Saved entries
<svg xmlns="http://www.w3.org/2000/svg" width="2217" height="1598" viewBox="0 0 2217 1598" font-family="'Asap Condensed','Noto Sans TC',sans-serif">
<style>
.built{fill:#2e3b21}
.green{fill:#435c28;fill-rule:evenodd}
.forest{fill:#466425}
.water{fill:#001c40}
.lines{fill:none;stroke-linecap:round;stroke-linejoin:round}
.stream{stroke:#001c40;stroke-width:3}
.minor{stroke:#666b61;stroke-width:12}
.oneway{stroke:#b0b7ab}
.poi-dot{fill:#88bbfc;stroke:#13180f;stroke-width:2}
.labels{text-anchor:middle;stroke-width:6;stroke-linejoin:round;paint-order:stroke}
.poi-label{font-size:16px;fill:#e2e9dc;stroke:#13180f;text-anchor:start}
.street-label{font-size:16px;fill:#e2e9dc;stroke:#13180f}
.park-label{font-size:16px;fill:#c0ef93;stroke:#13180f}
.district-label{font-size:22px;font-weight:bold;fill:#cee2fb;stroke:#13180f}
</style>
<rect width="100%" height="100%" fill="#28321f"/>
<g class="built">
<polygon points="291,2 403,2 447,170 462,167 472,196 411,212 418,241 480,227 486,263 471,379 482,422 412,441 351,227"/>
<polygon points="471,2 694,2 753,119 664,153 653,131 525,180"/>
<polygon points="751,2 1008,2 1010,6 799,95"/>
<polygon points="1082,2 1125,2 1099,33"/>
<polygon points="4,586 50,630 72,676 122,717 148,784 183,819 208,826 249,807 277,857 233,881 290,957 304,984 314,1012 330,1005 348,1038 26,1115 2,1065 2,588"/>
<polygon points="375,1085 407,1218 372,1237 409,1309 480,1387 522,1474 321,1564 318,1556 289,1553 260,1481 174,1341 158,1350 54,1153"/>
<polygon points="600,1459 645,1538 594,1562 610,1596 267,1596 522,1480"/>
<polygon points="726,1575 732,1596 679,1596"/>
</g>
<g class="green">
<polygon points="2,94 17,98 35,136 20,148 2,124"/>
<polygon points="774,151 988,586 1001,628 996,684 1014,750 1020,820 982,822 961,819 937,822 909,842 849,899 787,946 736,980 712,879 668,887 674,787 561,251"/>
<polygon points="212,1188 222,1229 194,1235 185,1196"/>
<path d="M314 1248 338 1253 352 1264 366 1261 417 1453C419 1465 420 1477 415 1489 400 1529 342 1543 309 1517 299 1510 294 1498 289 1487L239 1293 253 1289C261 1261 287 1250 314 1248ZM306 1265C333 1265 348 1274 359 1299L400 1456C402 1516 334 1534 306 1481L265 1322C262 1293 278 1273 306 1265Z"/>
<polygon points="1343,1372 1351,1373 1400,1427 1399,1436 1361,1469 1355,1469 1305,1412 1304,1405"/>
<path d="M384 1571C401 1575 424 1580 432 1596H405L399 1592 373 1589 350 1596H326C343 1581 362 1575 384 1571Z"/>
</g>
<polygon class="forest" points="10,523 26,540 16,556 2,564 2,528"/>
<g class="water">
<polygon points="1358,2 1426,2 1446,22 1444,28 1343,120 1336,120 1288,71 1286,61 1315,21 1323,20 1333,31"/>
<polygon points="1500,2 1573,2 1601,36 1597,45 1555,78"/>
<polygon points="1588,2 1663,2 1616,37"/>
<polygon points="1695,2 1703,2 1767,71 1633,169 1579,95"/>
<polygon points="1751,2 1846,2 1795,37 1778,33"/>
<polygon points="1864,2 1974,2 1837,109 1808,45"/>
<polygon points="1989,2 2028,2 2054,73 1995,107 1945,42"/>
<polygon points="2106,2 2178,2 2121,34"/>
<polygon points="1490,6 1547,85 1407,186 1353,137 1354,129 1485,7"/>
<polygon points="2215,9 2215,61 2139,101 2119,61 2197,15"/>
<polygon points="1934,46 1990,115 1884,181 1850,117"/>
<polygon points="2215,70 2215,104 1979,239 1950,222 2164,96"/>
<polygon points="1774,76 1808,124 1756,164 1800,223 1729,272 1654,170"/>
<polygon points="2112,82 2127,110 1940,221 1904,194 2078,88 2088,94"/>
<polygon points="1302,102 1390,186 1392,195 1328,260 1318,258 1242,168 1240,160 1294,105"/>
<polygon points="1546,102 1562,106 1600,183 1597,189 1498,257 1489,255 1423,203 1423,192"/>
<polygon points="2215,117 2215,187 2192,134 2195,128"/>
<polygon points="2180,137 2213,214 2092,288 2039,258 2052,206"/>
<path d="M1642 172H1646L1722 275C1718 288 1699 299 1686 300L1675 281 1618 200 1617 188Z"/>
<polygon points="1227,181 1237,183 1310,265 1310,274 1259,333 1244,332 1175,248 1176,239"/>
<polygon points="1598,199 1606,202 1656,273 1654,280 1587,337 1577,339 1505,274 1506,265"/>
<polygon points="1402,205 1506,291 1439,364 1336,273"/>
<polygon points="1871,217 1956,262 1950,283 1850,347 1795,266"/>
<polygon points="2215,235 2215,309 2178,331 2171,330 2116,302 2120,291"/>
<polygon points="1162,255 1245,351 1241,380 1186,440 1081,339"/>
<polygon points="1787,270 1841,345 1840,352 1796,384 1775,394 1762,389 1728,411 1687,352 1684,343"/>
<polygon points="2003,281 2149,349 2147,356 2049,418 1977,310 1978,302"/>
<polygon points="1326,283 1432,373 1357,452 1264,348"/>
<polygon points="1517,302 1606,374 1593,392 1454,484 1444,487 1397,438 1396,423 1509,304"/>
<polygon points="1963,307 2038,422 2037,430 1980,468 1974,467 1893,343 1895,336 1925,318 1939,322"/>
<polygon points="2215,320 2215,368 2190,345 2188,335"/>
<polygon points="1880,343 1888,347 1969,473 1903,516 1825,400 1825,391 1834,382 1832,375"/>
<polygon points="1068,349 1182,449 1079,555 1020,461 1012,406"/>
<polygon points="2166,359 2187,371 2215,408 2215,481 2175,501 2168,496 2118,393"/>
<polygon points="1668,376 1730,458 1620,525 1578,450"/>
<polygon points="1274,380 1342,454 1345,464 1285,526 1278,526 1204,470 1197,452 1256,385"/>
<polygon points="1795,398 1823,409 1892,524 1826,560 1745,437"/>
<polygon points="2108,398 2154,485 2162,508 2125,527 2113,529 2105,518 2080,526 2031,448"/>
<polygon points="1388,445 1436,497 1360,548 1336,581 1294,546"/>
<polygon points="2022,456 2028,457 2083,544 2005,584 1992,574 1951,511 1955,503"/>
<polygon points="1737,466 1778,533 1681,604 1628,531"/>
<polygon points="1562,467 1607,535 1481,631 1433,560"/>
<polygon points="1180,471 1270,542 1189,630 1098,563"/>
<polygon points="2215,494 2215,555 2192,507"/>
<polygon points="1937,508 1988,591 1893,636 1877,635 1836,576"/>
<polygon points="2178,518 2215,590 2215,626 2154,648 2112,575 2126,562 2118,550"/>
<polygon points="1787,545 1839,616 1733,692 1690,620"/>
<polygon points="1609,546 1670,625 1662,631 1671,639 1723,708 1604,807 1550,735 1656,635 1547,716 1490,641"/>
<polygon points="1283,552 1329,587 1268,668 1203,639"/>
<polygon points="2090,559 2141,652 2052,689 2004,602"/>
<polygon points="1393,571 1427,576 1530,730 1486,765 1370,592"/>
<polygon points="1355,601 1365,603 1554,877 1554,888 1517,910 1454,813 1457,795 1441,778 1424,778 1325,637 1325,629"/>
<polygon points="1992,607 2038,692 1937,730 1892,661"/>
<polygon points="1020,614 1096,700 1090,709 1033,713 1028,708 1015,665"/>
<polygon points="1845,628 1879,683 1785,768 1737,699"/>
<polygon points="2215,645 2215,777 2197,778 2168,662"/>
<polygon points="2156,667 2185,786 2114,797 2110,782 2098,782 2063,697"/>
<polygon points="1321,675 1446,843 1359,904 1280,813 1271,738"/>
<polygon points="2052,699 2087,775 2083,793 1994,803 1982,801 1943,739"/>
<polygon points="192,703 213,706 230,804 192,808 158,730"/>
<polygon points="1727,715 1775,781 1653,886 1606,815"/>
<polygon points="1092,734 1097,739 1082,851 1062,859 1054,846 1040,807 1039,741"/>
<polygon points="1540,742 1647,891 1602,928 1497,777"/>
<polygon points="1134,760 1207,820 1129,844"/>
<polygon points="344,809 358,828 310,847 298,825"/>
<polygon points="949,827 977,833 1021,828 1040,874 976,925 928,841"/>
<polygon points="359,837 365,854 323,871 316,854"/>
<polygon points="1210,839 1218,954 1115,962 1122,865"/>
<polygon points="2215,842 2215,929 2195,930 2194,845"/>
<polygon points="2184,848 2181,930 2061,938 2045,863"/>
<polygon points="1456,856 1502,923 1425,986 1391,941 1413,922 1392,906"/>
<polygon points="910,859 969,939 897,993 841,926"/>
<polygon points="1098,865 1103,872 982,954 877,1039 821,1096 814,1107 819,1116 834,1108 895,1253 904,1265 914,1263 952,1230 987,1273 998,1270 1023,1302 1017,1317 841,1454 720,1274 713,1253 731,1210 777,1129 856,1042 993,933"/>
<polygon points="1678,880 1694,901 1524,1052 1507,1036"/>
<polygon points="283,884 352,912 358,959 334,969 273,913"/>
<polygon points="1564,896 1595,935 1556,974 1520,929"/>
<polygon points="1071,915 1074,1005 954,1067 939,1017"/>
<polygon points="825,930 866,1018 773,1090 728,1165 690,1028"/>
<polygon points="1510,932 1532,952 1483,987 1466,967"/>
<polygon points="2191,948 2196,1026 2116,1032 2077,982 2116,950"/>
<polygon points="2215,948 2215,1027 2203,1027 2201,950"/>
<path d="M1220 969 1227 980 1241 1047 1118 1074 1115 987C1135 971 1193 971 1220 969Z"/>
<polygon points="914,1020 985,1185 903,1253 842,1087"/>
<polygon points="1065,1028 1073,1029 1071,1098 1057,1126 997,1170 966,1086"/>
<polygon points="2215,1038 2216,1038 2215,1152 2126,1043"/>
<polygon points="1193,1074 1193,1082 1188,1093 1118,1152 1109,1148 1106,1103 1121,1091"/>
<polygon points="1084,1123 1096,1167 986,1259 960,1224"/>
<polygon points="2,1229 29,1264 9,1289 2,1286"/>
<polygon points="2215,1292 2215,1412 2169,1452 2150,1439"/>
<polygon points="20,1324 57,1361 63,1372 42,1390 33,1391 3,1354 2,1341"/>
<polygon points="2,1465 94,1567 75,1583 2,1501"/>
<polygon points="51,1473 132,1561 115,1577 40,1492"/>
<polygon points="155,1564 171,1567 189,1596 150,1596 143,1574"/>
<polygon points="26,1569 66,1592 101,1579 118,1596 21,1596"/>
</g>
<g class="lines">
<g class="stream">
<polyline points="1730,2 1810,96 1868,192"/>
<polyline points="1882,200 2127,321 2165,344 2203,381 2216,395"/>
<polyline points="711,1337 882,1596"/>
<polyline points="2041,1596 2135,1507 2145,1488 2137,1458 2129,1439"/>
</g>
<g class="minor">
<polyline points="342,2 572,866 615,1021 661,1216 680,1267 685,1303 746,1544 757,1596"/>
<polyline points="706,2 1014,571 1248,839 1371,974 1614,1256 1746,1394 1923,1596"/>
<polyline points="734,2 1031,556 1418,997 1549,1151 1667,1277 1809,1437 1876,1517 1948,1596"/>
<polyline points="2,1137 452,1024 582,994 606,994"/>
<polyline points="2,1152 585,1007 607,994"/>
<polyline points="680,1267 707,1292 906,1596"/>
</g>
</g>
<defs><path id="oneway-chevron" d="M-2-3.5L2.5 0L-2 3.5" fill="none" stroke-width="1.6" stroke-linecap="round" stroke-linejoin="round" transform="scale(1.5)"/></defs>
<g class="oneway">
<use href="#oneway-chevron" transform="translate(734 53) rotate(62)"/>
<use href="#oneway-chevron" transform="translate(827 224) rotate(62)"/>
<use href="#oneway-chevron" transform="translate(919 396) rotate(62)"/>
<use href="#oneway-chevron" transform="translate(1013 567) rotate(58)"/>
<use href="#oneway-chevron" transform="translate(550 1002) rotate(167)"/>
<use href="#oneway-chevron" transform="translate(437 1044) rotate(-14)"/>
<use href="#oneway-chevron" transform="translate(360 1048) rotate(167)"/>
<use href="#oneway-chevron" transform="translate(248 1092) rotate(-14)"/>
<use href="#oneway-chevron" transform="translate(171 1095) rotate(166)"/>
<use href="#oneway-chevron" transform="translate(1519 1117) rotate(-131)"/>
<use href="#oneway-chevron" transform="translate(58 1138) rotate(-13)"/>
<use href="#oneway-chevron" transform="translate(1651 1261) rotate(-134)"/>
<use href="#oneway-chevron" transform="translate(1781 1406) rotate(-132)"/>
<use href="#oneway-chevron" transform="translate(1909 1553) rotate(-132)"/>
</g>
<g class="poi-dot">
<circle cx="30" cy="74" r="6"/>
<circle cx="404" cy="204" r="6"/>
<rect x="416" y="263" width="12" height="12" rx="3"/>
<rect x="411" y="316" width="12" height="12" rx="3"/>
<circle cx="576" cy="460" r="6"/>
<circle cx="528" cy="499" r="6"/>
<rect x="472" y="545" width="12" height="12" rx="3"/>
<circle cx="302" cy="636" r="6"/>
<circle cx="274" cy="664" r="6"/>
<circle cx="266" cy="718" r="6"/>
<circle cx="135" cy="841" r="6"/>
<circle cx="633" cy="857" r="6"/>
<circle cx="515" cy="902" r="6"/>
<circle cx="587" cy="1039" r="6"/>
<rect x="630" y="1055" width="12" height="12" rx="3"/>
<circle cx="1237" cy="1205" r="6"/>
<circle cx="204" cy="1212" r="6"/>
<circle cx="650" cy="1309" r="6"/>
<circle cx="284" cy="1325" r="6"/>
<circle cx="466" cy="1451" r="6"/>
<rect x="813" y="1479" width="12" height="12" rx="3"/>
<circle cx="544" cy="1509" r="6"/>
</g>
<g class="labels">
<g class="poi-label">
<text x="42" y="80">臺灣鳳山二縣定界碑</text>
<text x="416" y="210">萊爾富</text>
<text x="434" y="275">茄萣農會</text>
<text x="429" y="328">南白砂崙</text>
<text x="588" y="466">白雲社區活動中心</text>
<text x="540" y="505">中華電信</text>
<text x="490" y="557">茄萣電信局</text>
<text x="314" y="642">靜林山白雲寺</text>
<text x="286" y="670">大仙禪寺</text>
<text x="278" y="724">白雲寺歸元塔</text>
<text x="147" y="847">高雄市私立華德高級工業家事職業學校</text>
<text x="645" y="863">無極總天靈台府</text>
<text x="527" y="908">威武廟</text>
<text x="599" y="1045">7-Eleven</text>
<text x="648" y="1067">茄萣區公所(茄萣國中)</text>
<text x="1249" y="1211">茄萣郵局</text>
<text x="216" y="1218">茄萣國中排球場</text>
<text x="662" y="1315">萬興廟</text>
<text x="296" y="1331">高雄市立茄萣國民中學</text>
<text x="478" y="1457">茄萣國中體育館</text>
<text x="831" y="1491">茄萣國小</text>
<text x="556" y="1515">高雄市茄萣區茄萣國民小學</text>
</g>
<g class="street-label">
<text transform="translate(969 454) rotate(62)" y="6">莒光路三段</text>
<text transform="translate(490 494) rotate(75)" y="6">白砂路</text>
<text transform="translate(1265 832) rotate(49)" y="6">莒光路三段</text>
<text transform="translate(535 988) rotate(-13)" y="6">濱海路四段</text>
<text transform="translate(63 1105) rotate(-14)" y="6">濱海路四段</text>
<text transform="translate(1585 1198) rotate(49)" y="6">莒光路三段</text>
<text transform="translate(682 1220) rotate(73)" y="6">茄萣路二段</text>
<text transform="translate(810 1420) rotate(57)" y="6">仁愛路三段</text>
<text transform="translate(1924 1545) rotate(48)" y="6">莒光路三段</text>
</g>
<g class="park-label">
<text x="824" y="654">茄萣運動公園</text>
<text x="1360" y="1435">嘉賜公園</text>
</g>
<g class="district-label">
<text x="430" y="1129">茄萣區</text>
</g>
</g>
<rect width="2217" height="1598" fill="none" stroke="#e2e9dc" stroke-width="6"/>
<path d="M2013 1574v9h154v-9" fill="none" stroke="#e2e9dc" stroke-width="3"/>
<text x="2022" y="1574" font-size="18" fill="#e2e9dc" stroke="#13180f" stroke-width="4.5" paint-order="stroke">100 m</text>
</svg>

• WORK TO BE COMPLETED:
Show me every line in the data above that includes "labels".

• TASK ANSWER:
.labels{text-anchor:middle;stroke-width:6;stroke-linejoin:round;paint-order:stroke}
<g class="labels">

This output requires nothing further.